Kate got out of the car and ran to the house.
She’d hoped for a few moments alone, but that wasn’t going to happen.
She walked into her own house to find both her sisters, her brother’s fiancée, Gwen, and Shannon all in her living room, yacking about something. Probably her, judging by the way they shut up the minute they spotted her.
“Hi,” Kim called out with what she was sure was fake cheerfulness. “Gwen came by to meet Shannon.”
“Hi, Gwen.”
“Hi.”
She was the last woman in the world Kate would have expected her brother to fall for, but fall for her, he had. She’d never really expected him to settle down, either, and he’d proven her wrong about that, too. The only thing about the whole idea that drove Kate crazy was that he’d found Gwen in the middle of losing their mother. That at a time when the rest of them had been miserable, her brother had found a kind of happiness Kate had begun to think would completely elude her.
It wasn’t very nice of her. She wanted her brother to be happy. She’d just been so unhappy herself the last few months.
“Everything okay?” Kim asked.
“Sure,” Kate lied.
“You don’t look like everything’s okay,” Kim suggested.
“No, it’s just… Well…” She was still in that parallel universe, it seemed. Still a bit dazed and not sure what had happened.
“Do you feel all right?” Gwen was coming toward her, ready to do that hand-on-the-forehead, mom-thing. As if that could diagnose just about anything. Her whole family seemed to think so.
Kate’s mother had done that, too.
She’d really like to have her mother back right now.
Tears threatened once again.
“Dammit,” Kate muttered.
Instantly she was surrounded by her sisters and Gwen, all fussing over her like she was some weak, fragile thing. It was so irritating. She’d never allow herself to be weak, and there was no use being fragile. The world was tough, and it
didn’t care if a woman was fragile. It tore into her all the same. So there was no point in it.
“What happened?” Kim asked.
“He…he…he kissed me!”
“Joe?” Kathie looked stunned. “Joe kissed you.”
“No. Ben!”
“Ben?” Gwen asked. “Who’s Ben?”
“The priest,” Kim said.
“He’s not a priest. He’s just a…well, he is and he isn’t,” Kate said, fumbling badly. “It’s okay that he kissed me. I mean…it’s not okay.”
“You mean, he like…attacked you?” Gwen asked.
“No!” Kate cried out. “I mean…he’s not that kind of priest.”
“You mean…a fake one? He impersonates a priest?”
“No. I’m explaining it all wrong.” But then, how could she explain it right? She didn’t understand it herself.
Then she glanced up and saw Shannon. Shannon who didn’t look quite so ghoulish today. Her face wasn’t as pale as usual, her lips not as red, and she was wearing a cotton shirt that was merely gray, not black. Kate hadn’t really noticed the change before. She’d been too caught up trying not to look pregnant at Dr. Russell’s office and trying not to look like a couple with Ben, so that maybe some of the gossip would die down. She was expecting Joe to call any minute and scream at her about making him feel bad for loving someone else when she was having the priest’s illegitimate baby.

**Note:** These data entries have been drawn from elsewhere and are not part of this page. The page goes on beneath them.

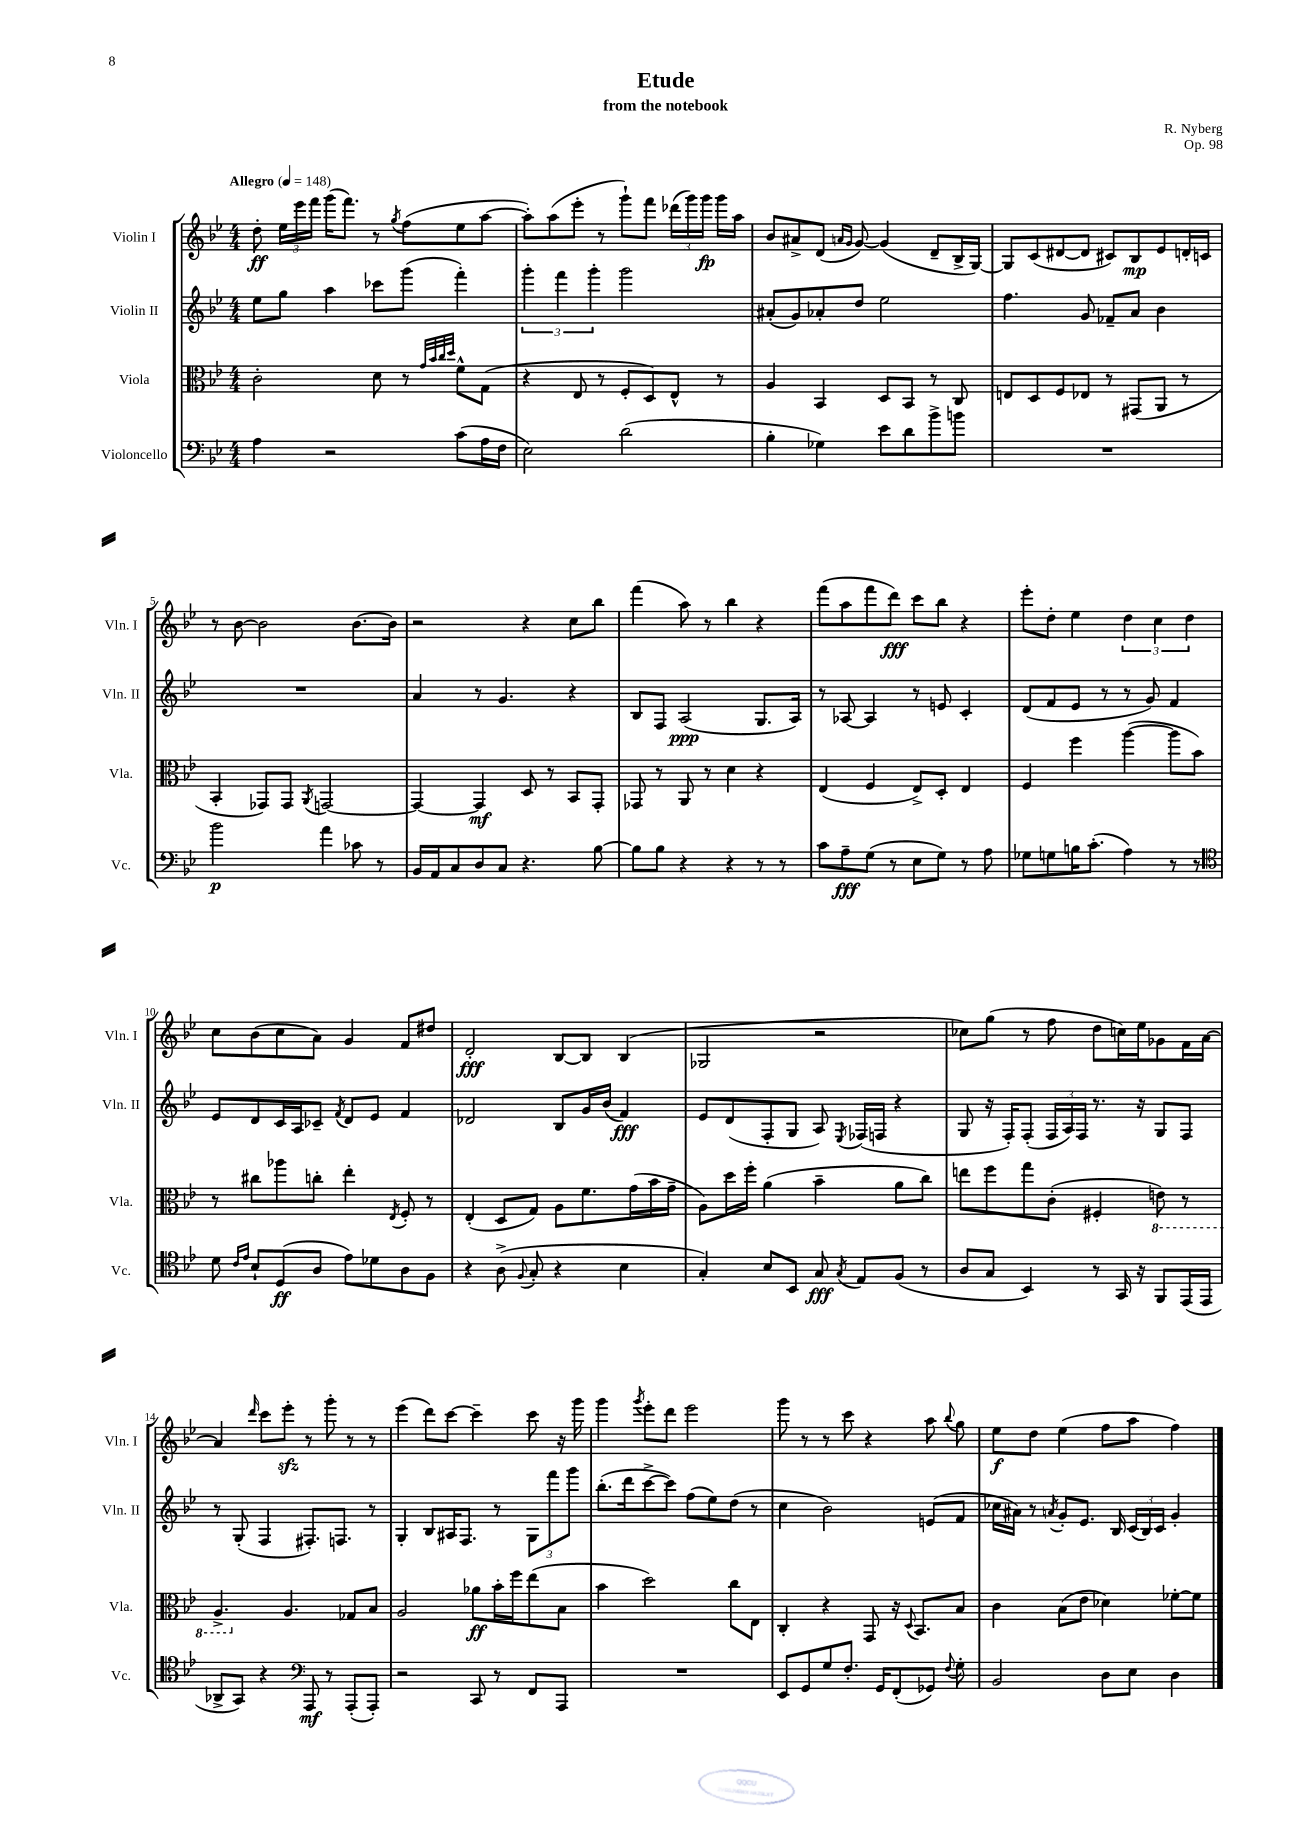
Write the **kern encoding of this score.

**kern	**kern	**kern	**kern
*staff4	*staff3	*staff2	*staff1
*clefF4	*clefC3	*clefG2	*clefG2
*k[b-e-]	*k[b-e-]	*k[b-e-]	*k[b-e-]
*M4/4	*M4/4	*M4/4	*M4/4
*MM148	*MM148	*MM148	*MM148
4A	2c'	8ee-	8dd'
.	.	8gg	24ee-
.	.	.	24eee-
.	.	.	24fff
2r	.	4aa	(16ggg
.	.	.	8.fff)
.	8d	8ccc-	8r
.	.	.	8qgg
.	8r	(8ggg	(8ff
.	32qqg	.	.
.	32qqb-	.	.
.	32qqcc	.	.
.	32qqdd	.	.
(8c	8f^^	4fff')	8ee-
16A	(8G	.	[8aa
16F	.	.	.
=	=	=	=
2E-)	4r	6ggg'	8aa'])
.	.	.	(8aa
.	.	6fff	.
.	8E-	.	8eee-'
.	.	6ggg'	.
.	8r	.	8r
(2d	8F'	2ggg	8ggg`)
.	8D)	.	8fff
.	8E-^^	.	(24ddd-
.	.	.	24ggg)
.	.	.	24ggg
.	8r	.	16ggg
.	.	.	16aa
=	=	=	=
4B-'	4A	(8a#'	8b-
.	.	8g)	8a#^
4G-)	4BB-	8a-'	(8d
.	.	.	16qqa
.	.	.	16qqg
.	.	8dd	[8g)
8e-	8D	2ee-	(4g]
8d	8BB-	.	.
8b-^	8r	.	8d~
8b	8C	.	16B-^
.	.	.	[16G)
=	=	=	=
1r	8E	4.ff	8G]
.	8D	.	(8c
.	8F	.	[8d#
.	8E-	8g	8d#]
.	8r	8f-~	8c#)
.	(8GG#	8a	8B-
.	8AA	4b-	8e-
.	8r	.	16d'
.	.	.	16c
=	=	=	=
2b-	4BB-'	1r	8r
.	.	.	[8b-
.	8GG-)	.	2b-]
.	8GG-	.	.
.	8qAA	.	.
4a	[2GG	.	.
8c-	.	.	[8.b-
8r	.	.	.
.	.	.	16b-]
=	=	=	=
16BB-	4GG_	4a	2r
16AA	.	.	.
8C	.	.	.
8D	4GG]	8r	.
8C	.	4.g	.
4.r	8D	.	4r
.	8r	.	.
.	8BB-	4r	8cc
[8B-	8GG'	.	8bb-
=	=	=	=
8B-]	8GG-	8B-	(4fff
8B-	8r	8F	.
4r	8AA	(2A	8aa)
.	8r	.	8r
4r	4d	.	4bb-
8r	4r	8.G	4r
8r	.	.	.
.	.	16A)	.
=	=	=	=
8c	(4E-	8r	(8fff
8A~	.	[8A-	8aa
(8G	4F	4A-]	8fff
8r	.	.	8ddd)
8E-	8E-^)	8r	8ccc
8G)	8D'	8e	8bb-
8r	4E-	4c'	4r
8A	.	.	.
=	=	=	=
8G-	4F	(8d	8eee-'
8G	.	8f	8dd'
16B	4ff	8e-	4ee-
(8.c'	.	.	.
.	.	8r	.
4A)	([4aa	8r	6dd
.	.	8g)	.
.	.	.	6cc
8r	8aa]	4f	.
.	.	.	6dd
8r	8b-)	.	.
=	=	=	=
*clefC4	*	*	*
8d	8r	8e-	8cc
16qqc	.	.	.
16qqe-	.	.	.
8B-`	8cc#	8d	(8b-
(8D	8aa-	16c	8cc
.	.	16A	.
8A	8cc'	8c-~	8a)
.	.	8qf	.
8e-)	4ee-'	8d	4g
8d-	.	8e-	.
.	8qE-	.	.
8A	8F'	4f	8f
8F	8r	.	8dd#
=	=	=	=
4r	(4E-'	2d-	2d'
(8A^	8D	.	.
8qqF	.	.	.
8G'	8G)	.	.
4r	8A	8B-	[8B-
.	8.f	16g	8B-]
.	.	(16b-	.
4B-	.	4f)	(4B-
.	(16g	.	.
.	16b-	.	.
.	16g~	.	.
=	=	=	=
4G')	8A)	8e-	2G-
.	16dd	(8d	.
.	16ff'	.	.
8B-	(4a	8F'	.
8BB-	.	8G	.
8G	4b-~	8A)	2r
8qG	.	8qE-	.
8E-	.	(16F-	.
.	.	16F	.
(8F	8a	4r	.
8r	8cc)	.	.
=	=	=	=
8A	8ee	8G	8cc-)
8G	8ff	16r	(8gg
.	.	16F')	.
4BB-)	8gg	(8F'	8r
.	(8c'	24F	8ff
.	.	24A)	.
.	.	24F	.
8r	4F#'	8.r	8dd
16GG	.	.	16cc)
16r	.	16r	16ee-
8FF	8E)	8G	8g-
(16EE-	8r	8F	16f
16EE-	.	.	[16a
=	=	=	=
8AA-^	4.AA^	8r	4a]
8GG)	.	(8G'	.
.	.	.	16qqddd
4r	.	4F	8ccc
.	4.A	.	8eee-'
*clefF4	*	*	*
8AAA	.	8.F#')	8r
8r	.	.	8ggg'
.	.	8.F	.
(8AAA'	8G-	.	8r
8AAA')	8B-	8r	8r
=	=	=	=
2r	2A	4G'	(4eee-
.	.	8B-	8ddd)
.	.	16A#	[8ccc
.	.	8.F	.
8CC	8a-	.	4ccc~]
8r	16b-'	8r	.
.	16ff	.	.
8FF	(8ee-	12G	8ccc
.	.	12fff	.
8AAA	8B-	.	16r
.	.	12ggg	.
.	.	.	16ggg
=	=	=	=
1r	4b-	(8.bb-'	4ggg
.	.	16ddd	.
.	.	.	8qggg
.	2dd)	[8ccc^	8eee-'
.	.	8ccc])	8ddd
.	.	(8ff	2eee-
.	.	8ee-)	.
.	8cc	(8dd	.
.	8E-	8r	.
=	=	=	=
8EE-	4C'	4cc	8ggg
8GG	.	.	8r
8G	4r	2b-)	8r
8.F'	.	.	8ccc
.	8GG	.	4r
16GG	.	.	.
(8FF'	16r	.	.
.	8qqD	.	.
.	8.BB-	.	.
8GG-)	.	(8e	8aa
8qqF	.	.	8qqbb-
8G'	8B-	8f	8gg
=	=	=	=
2BB-	4c	16cc-	8ee-
.	.	16a#)	.
.	.	8r	8dd
.	.	8qa	.
.	(8B-	8g'	(4ee-
.	8e-	8.e-	.
8D	4d-)	.	8ff
.	.	16B-	.
8E-	.	(24c	8aa
.	.	24B-)	.
.	.	24c	.
4D	[8f-'	4g'	4ff)
.	8f-]	.	.
==	==	==	==
*-	*-	*-	*-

Shannon was laughing, much in the same way Ben did.
“What?” Kate asked.
“I thought my life was messed up, but you…” Shannon said. “You’re helping me just so you can pick up a priest?”

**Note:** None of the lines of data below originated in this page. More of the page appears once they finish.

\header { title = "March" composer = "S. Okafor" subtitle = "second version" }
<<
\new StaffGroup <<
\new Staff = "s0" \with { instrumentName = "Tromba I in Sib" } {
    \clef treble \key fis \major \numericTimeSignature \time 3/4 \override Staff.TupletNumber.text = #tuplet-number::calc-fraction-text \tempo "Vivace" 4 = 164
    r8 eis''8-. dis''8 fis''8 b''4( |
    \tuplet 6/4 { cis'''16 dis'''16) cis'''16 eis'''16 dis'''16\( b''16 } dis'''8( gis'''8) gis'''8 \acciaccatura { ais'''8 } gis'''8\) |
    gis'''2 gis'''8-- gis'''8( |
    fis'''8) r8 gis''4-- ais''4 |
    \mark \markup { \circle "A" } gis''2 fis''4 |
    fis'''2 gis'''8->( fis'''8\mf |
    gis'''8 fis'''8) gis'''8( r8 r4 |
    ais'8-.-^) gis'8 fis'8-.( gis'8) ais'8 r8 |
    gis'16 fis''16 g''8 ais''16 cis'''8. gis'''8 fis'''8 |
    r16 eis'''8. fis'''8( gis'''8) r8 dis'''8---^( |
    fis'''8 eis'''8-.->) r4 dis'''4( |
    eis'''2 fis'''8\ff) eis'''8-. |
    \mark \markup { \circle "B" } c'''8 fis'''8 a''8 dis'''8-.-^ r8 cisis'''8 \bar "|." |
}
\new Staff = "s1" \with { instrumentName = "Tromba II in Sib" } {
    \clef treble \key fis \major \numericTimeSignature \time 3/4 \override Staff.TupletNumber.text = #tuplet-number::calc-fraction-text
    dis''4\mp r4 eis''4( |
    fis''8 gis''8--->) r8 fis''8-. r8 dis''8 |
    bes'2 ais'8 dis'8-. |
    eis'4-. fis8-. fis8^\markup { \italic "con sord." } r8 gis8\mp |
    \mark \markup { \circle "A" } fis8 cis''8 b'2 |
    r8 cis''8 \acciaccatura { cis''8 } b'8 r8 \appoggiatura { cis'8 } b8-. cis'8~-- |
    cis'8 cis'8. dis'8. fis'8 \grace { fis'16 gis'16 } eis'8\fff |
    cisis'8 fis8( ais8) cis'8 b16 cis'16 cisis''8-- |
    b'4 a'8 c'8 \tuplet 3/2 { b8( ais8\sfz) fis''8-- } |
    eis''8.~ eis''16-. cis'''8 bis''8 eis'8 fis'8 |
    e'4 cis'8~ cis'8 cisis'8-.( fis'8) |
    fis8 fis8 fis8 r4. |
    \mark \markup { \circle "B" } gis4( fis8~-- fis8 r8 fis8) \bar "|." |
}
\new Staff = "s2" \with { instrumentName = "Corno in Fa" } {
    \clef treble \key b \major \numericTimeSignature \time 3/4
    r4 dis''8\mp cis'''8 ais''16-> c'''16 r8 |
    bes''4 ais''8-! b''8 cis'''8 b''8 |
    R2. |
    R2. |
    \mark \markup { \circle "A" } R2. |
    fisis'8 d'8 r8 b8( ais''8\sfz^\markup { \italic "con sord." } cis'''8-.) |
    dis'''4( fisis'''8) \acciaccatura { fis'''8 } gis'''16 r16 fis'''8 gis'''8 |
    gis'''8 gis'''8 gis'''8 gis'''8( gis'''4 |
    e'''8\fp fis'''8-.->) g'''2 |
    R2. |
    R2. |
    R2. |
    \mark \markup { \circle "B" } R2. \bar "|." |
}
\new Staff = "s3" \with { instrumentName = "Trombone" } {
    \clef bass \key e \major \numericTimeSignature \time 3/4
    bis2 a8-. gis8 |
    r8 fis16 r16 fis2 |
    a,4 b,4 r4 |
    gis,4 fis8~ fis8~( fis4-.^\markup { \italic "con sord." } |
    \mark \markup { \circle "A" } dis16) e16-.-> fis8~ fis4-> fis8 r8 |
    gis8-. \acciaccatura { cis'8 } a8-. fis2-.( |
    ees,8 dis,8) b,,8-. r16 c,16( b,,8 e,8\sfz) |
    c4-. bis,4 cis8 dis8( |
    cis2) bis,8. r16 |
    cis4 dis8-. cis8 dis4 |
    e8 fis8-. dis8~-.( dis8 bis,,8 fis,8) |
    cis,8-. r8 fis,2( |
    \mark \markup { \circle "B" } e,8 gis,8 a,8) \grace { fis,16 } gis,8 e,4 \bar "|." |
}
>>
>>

“I’m not picking him up. He’s picking me up. Or…he’s trying to. I’m just there,” she said, claiming the innocent-bystander defense for what had to be the first time in her life. She hadn’t exactly been an innocent bystander when she climbed into his lap a moment ago. “I don’t know what he’s doing. I don’t know what I’m doing, but we’re both trying to help you, and believe me, you need help.”
She finally closed her mouth and realized everyone in the room was staring at her as though she’d grown three heads or something.
“What?” she said.
“You,” Kim said. “You said that you don’t know what you’re doing.”